Fort McMurray is a surprisingly diverse city, one that has doubled its population over the past decade. It has rolled out the welcome mat to thousands of immigrants from around the world – including parts of Africa, whose people have brought their families and their traditions with them.

Many of these migrants arrived to Canada knowing well that resource-rich lands do not in themselves create a more equitable lifestyle for ordinary citizens. As several of them celebrated Christmas, they expressed gratitude that Canada manages and shares its resource wealth relatively well.

"Africa does not need to be bought grain," said Andrew Manyevere, a former farm owner in Zimbabwe. "It's not about land – it's about productive land."

Mr. Manyevere, the head of the Fort McMurray African-Canadian Association, blames the 30-year rule of Robert Mugabe for Zimbabwe's disastrous agricultural policies. He came to Canada as a refugee a decade ago.

In an interview earlier this week, he pointed out that waves of asylum seekers continue to flee Zimbabwe – or try to – to this very day. "People are literally eaten by crocodiles crossing to South Africa," he said.

A Fort McMurray resident for years, Mr. Manyevere says he found opportunity in Canada. He ran a multicultural group and unsuccessfully ran as a city councillor during the past municipal election.

In his spiritual life, he worships at a local Seventh Day Adventist Church. Missionaries for the U.S-based sect got traction in Africa decades ago and now several migrant Zimbabweans worship at the local church on the outskirts of Fort McMurray.

This includes churchgoers such as GuGu Maponga, a young nursing student who sang Christmas carols during Thursday's celebration. She said she travelled from Zimbabwe to Alberta by way of Ontario – the province where she moved to as a girl but which she recently gave up in favour of Alberta.

"I don't see myself going back there," Ms. Maponga says, adding that she likes the opportunities – and low taxes – she has found during her two years out West.

Burkina Faso's René Kaboré came to Fort McMurray around the same time, after spending several years in New Brunswick.

The civil engineer was celebrating Christmas at St. John's Catholic church hall, with his newborn daughter. "She just got her baptism in this church," said Mr. Kaboré, adding that he wants to raise Jolene in Alberta. "My hope is that my daughter has a good education."

Burkina Faso is a well-run country, he said, and has escaped much of the corruption and religious sectarianism that afflicts nearby parts of Africa. "In my country, Muslims and Catholics celebrate Christmas together," he said, Mr. Kaboré pointed out this is no longer true in other parts of West Africa, where Islamist extremists are gaining notoriety for terrorist attacks and kidnappings, and thereby making a religious divide more polarized.

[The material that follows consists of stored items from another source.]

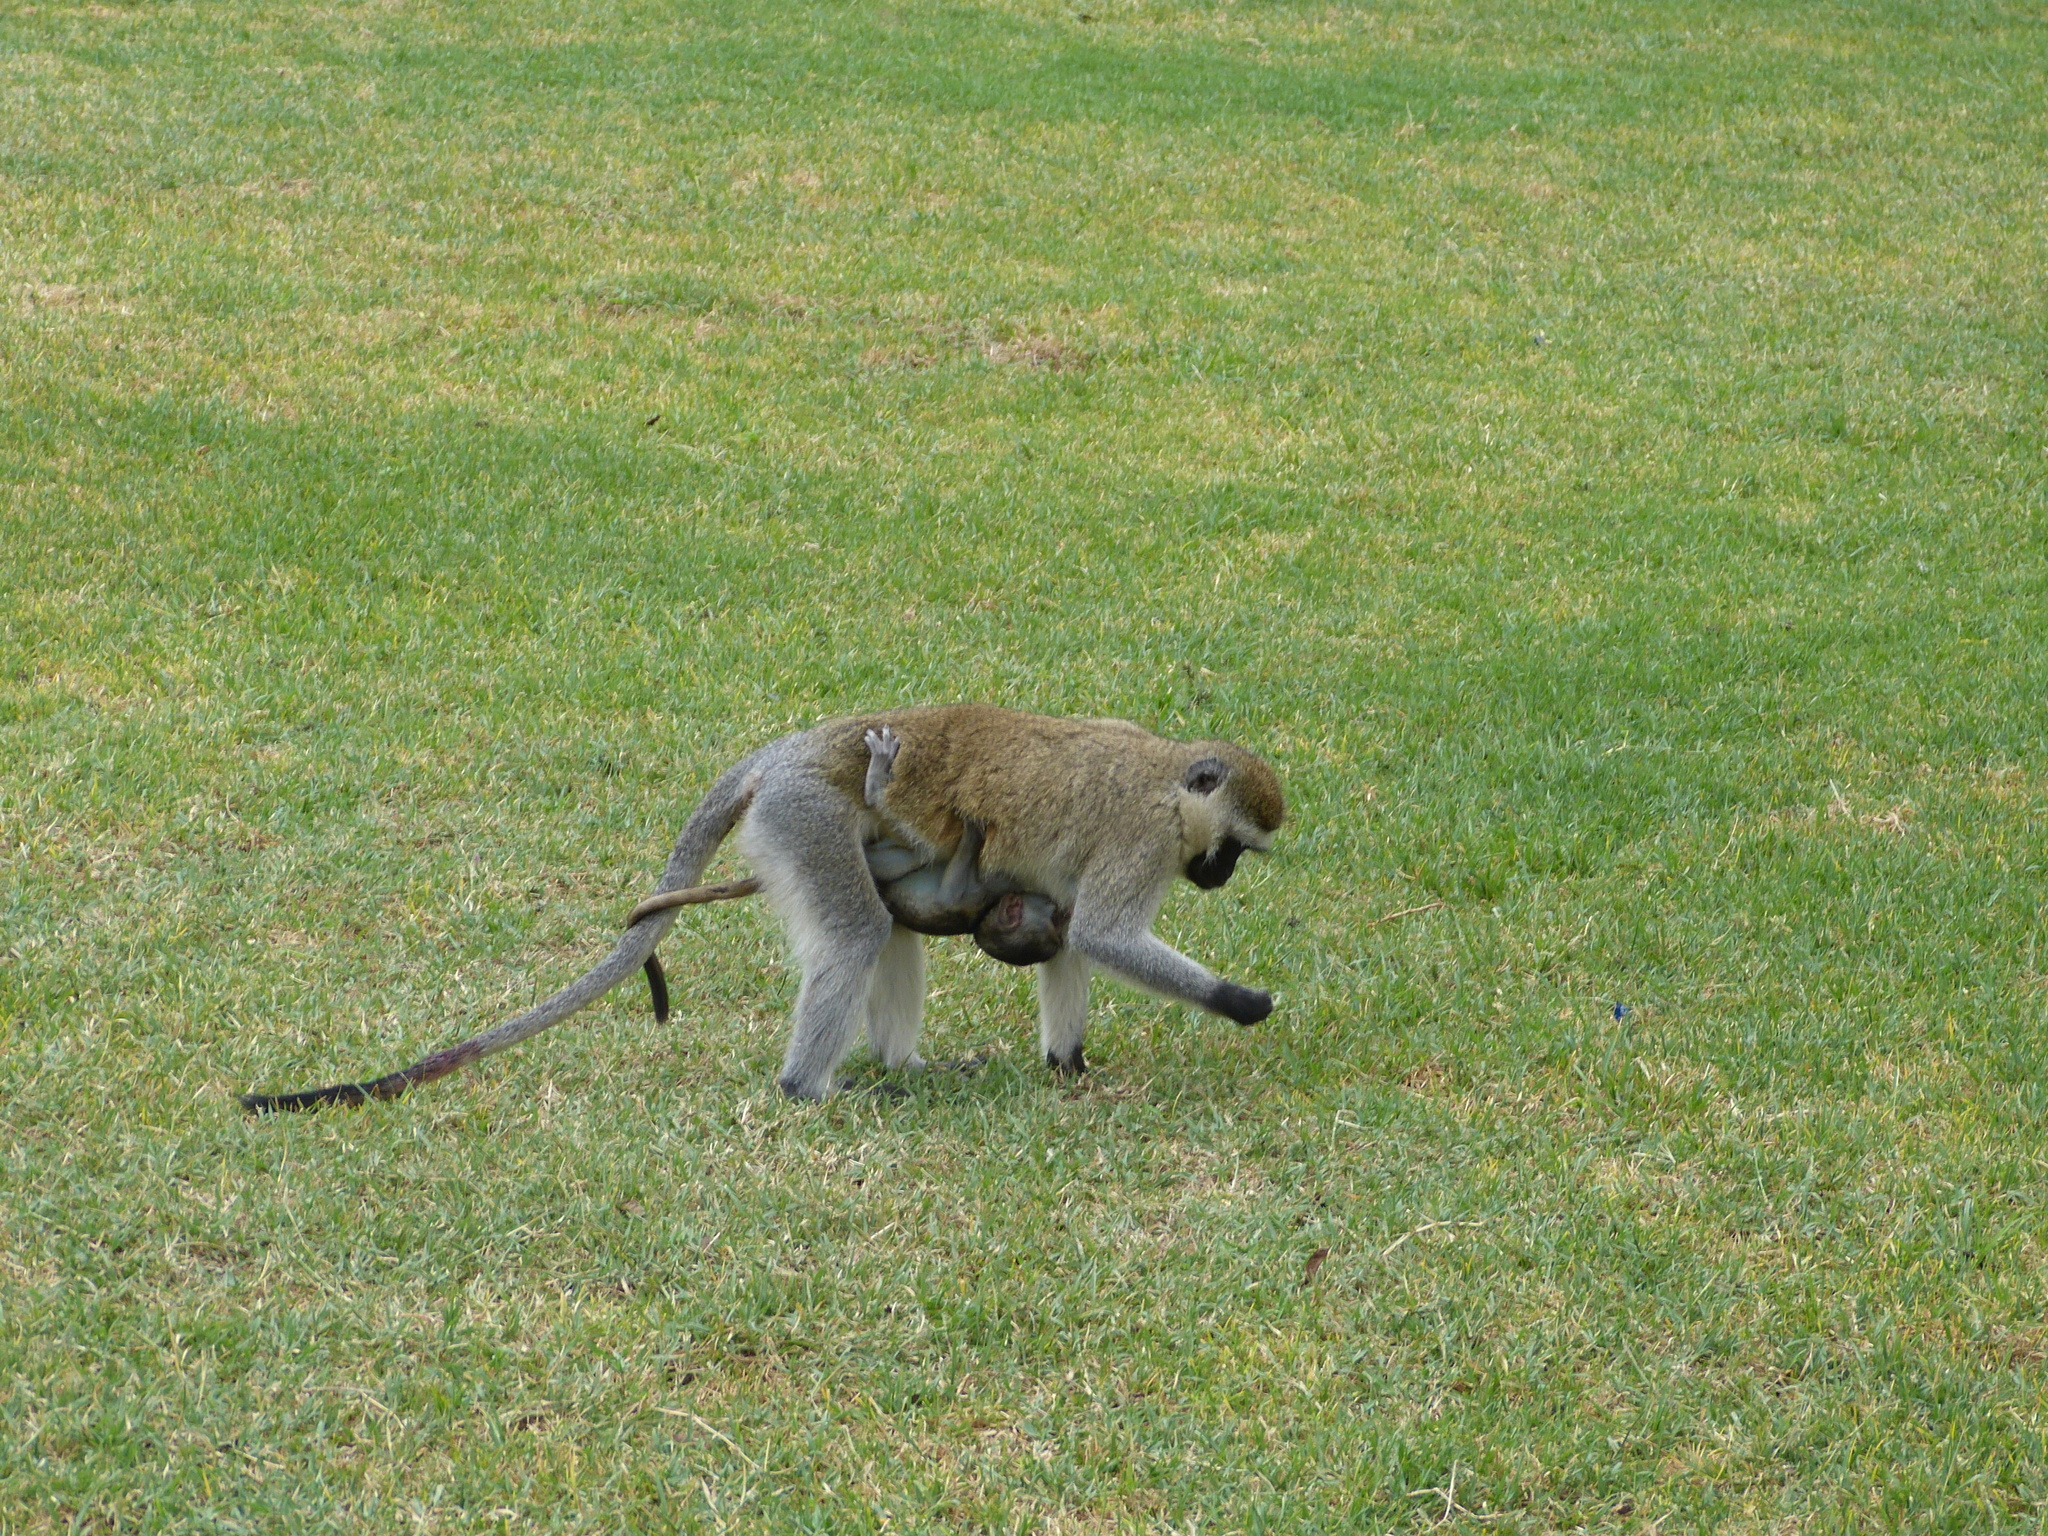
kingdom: Animalia
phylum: Chordata
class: Mammalia
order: Primates
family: Cercopithecidae
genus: Chlorocebus
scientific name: Chlorocebus pygerythrus
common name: Vervet monkey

More than 250 Nigerian families are estimated to have moved to Fort McMurray in recent years. Many of them are professionals who had a straight path to immigration, having honed the valuable skills they use in the oil sands on their home country's oil patch.

Mr. Akinde, the Christian geologist, says escaping chronic corruption and faltering security are the two biggest reasons why people now leave Nigeria. The Daystar Chapel church he helps run has aided many of his countrymen in making the adjustment, he said.

The hangar-like building may be the only place in the world that houses both ice-clearing zambonis and the Redeemed Christian Church of God sect, which was started by an obscure Nigerian Christian prophet in 1952.

Many Nigerian women dressed in flowing headdresses and gowns scrambled out of the minus-30C weather and into the arena's theatre, not far from the ice sheet where the Fort McMurray Oil Barons play their home games.

"What you see right now is the fastest growing Christian church in the world – and it all started in Nigeria," Mr. Akinde said.